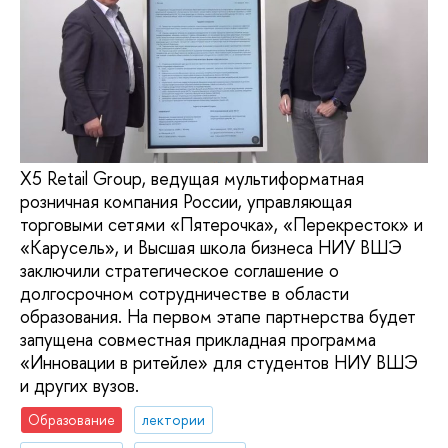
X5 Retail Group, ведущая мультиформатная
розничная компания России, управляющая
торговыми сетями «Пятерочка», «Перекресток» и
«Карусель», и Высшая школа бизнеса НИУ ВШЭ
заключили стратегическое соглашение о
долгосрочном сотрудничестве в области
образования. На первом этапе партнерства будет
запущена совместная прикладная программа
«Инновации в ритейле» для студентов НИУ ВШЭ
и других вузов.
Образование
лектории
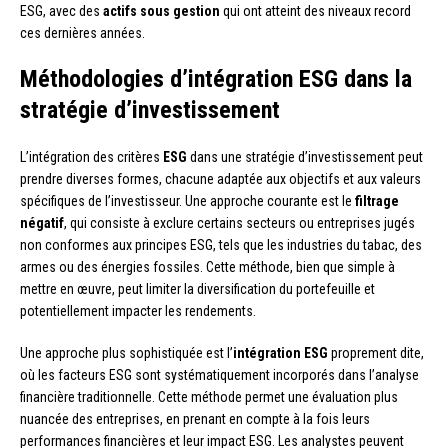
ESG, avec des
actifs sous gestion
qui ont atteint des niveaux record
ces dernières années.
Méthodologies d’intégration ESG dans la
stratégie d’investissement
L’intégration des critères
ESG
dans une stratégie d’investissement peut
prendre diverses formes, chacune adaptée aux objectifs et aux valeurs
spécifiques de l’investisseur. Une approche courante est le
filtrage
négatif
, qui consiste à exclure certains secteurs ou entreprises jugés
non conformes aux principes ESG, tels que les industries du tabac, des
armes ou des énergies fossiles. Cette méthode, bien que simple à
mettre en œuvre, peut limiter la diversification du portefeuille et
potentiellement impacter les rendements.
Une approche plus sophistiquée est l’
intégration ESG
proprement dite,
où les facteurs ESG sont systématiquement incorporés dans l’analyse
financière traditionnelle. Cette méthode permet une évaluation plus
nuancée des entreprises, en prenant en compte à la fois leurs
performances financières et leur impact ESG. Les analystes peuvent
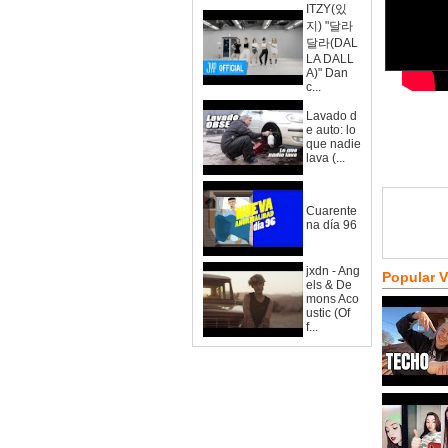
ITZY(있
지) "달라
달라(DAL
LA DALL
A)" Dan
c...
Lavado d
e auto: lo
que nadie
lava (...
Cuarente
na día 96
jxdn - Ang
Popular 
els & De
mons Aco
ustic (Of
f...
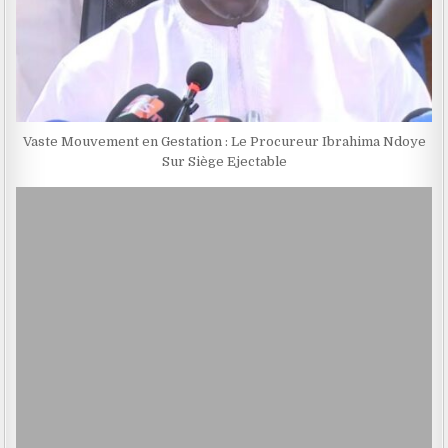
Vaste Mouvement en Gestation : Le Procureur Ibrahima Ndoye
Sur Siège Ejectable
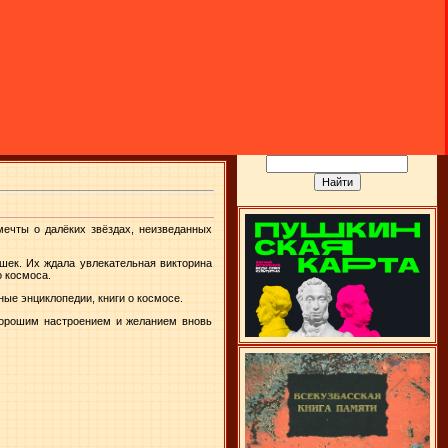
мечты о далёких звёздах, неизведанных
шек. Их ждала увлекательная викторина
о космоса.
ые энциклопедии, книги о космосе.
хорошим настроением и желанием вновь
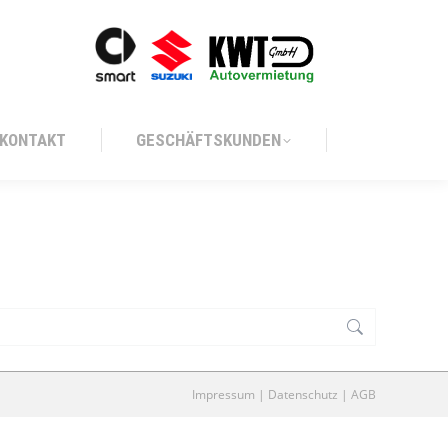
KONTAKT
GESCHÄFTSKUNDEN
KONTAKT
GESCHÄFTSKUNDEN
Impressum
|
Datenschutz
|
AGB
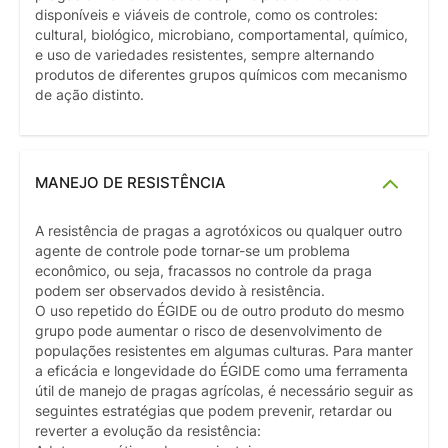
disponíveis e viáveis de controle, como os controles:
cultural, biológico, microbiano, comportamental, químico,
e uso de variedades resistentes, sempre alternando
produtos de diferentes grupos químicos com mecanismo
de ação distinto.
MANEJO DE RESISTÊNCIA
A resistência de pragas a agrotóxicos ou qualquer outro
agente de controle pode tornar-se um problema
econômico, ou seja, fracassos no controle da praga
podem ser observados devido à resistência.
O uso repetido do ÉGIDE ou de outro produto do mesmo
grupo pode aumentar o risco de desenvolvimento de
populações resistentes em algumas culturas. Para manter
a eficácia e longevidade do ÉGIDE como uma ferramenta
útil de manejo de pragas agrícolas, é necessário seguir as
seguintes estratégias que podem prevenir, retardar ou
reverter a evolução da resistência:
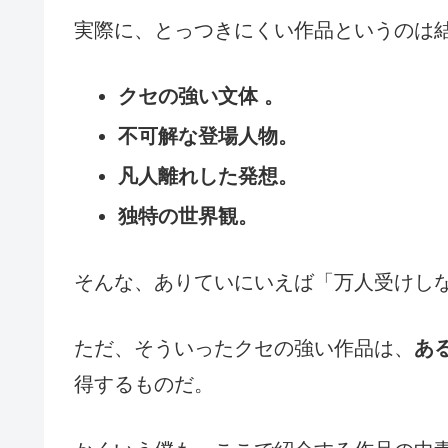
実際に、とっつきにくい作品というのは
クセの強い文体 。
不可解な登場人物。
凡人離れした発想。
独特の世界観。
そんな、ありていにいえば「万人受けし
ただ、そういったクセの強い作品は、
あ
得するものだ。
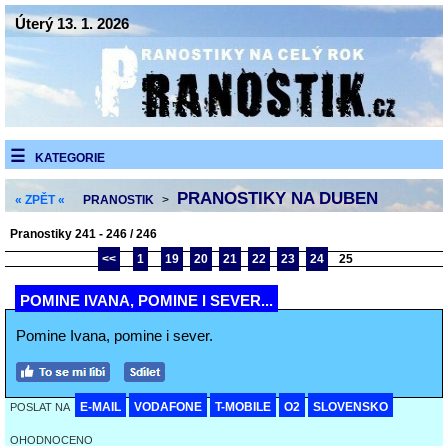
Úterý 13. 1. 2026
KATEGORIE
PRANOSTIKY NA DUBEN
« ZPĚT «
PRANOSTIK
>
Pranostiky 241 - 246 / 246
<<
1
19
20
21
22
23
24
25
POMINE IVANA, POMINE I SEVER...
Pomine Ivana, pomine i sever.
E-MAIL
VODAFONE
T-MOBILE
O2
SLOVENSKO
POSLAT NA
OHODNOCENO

--------------------------------------------------

— DIRECTIONS FOR THIS TASK —
Leave out the pictures, then return every line of the data exactly.

— ANSWER BOX —
X5 Retail Group, ведущая мультиформатная
розничная компания России, управляющая
торговыми сетями «Пятерочка», «Перекресток» и
«Карусель», и Высшая школа бизнеса НИУ ВШЭ
заключили стратегическое соглашение о
долгосрочном сотрудничестве в области
образования. На первом этапе партнерства будет
запущена совместная прикладная программа
«Инновации в ритейле» для студентов НИУ ВШЭ
и других вузов.
Образование
лектории
ESG, avec des
actifs sous gestion
qui ont atteint des niveaux record
ces dernières années.
Méthodologies d’intégration ESG dans la
stratégie d’investissement
L’intégration des critères
ESG
dans une stratégie d’investissement peut
prendre diverses formes, chacune adaptée aux objectifs et aux valeurs
spécifiques de l’investisseur. Une approche courante est le
filtrage
négatif
, qui consiste à exclure certains secteurs ou entreprises jugés
non conformes aux principes ESG, tels que les industries du tabac, des
armes ou des énergies fossiles. Cette méthode, bien que simple à
mettre en œuvre, peut limiter la diversification du portefeuille et
potentiellement impacter les rendements.
Une approche plus sophistiquée est l’
intégration ESG
proprement dite,
où les facteurs ESG sont systématiquement incorporés dans l’analyse
financière traditionnelle. Cette méthode permet une évaluation plus
nuancée des entreprises, en prenant en compte à la fois leurs
performances financières et leur impact ESG. Les analystes peuvent
ITZY(있
지) "달라
달라(DAL
LA DALL
A)" Dan
c...
Lavado d
e auto: lo
que nadie
lava (...
Cuarente
na día 96
jxdn - Ang
Popular 
els & De
mons Aco
ustic (Of
f...
Vaste Mouvement en Gestation : Le Procureur Ibrahima Ndoye
Sur Siège Ejectable
мечты о далёких звёздах, неизведанных
шек. Их ждала увлекательная викторина
о космоса.
ые энциклопедии, книги о космосе.
хорошим настроением и желанием вновь
KONTAKT
GESCHÄFTSKUNDEN
KONTAKT
GESCHÄFTSKUNDEN
Impressum
|
Datenschutz
|
AGB
disponíveis e viáveis de controle, como os controles:
cultural, biológico, microbiano, comportamental, químico,
e uso de variedades resistentes, sempre alternando
produtos de diferentes grupos químicos com mecanismo
de ação distinto.
MANEJO DE RESISTÊNCIA
A resistência de pragas a agrotóxicos ou qualquer outro
agente de controle pode tornar-se um problema
econômico, ou seja, fracassos no controle da praga
podem ser observados devido à resistência.
O uso repetido do ÉGIDE ou de outro produto do mesmo
grupo pode aumentar o risco de desenvolvimento de
populações resistentes em algumas culturas. Para manter
a eficácia e longevidade do ÉGIDE como uma ferramenta
útil de manejo de pragas agrícolas, é necessário seguir as
seguintes estratégias que podem prevenir, retardar ou
reverter a evolução da resistência:
実際に、とっつきにくい作品というのは
クセの強い文体 。
不可解な登場人物。
凡人離れした発想。
独特の世界観。
そんな、ありていにいえば「万人受けし
ただ、そういったクセの強い作品は、
あ
得するものだ。
Úterý 13. 1. 2026
KATEGORIE
PRANOSTIKY NA DUBEN
« ZPĚT «
PRANOSTIK
>
Pranostiky 241 - 246 / 246
<<
1
19
20
21
22
23
24
25
POMINE IVANA, POMINE I SEVER...
Pomine Ivana, pomine i sever.
E-MAIL
VODAFONE
T-MOBILE
O2
SLOVENSKO
POSLAT NA
OHODNOCENO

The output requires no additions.